In an interview, Kodialam, a UCLA junior, said they got a brief look at the assailants and that they looked older than college students.
“A lot of people in that crowd were not students,” Kodialam said.
A May 1 post on the UCLA Reddit page describes an attack on a group of people on UCLA’s campus at around 3:30 a.m. that seems similar to the journalists’ account. The post describes “a group of counterprotesters well above college age surround a group of girls, jeering and threatening to tie them up.”
“Police were in earshot, literally twenty feet away, and did nothing,” reads the post, whose author did not respond to a request for comment. “The guy was being kicked and brutalized by like five people and nobody stepped in to help.
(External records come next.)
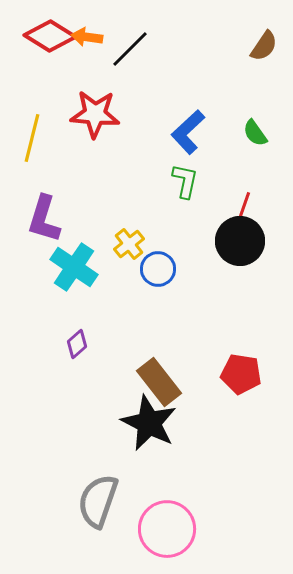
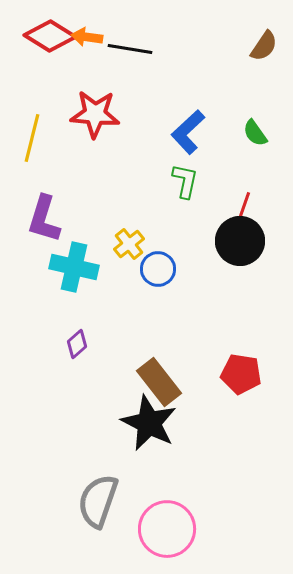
black line: rotated 54 degrees clockwise
cyan cross: rotated 21 degrees counterclockwise
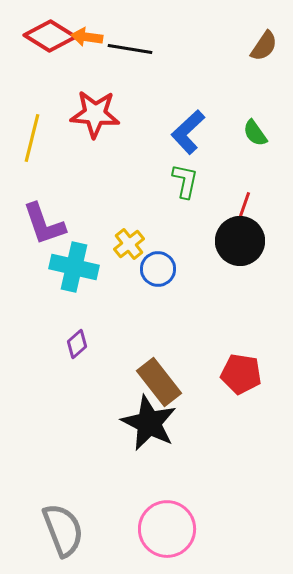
purple L-shape: moved 5 px down; rotated 36 degrees counterclockwise
gray semicircle: moved 35 px left, 29 px down; rotated 140 degrees clockwise
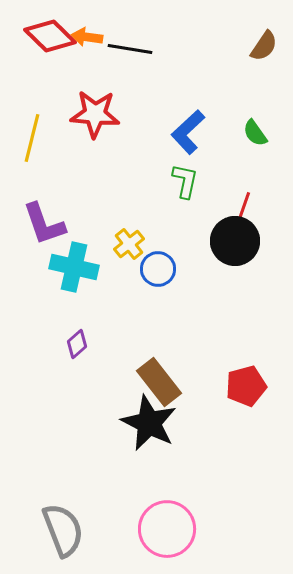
red diamond: rotated 12 degrees clockwise
black circle: moved 5 px left
red pentagon: moved 5 px right, 12 px down; rotated 24 degrees counterclockwise
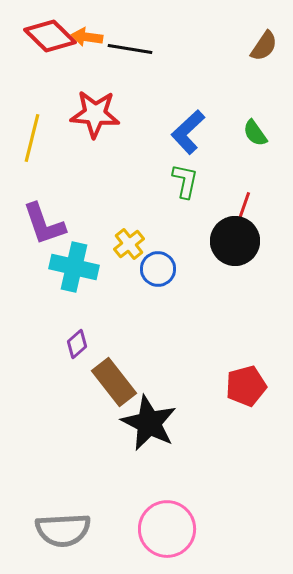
brown rectangle: moved 45 px left
gray semicircle: rotated 108 degrees clockwise
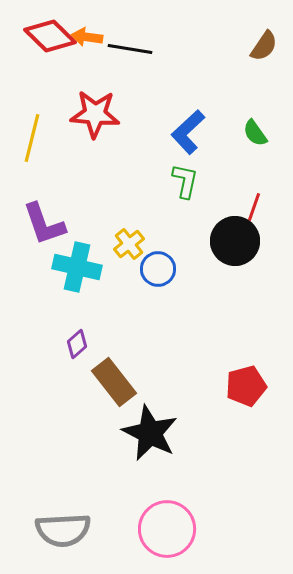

Another girl in that group was sprayed and blinded — again, for no reason at all. She was sobbing afterwards.”
As student encampments and the efforts to clear them have drawn national attention in recent weeks, UCLA appeared to be taking a different tack from other universities which dismantled them shortly after they were erected. Block did not call for its removal until Tuesday, five days after its initial setup.
The Daily Bruin staff, whose coverage has been cited regularly by local and national journalists covering the encampment, remained undaunted. They sent several more reporters to cover the encampment’s clearing the next night.
And at least one said the incident had reinforced his interest in a journalism career.
“I do this work because I love serving the communities our paper strives to take care of,” Kodialam, 21, said. “Anytime that’s challenged, I see that as an opportunity to become a stronger reporter.”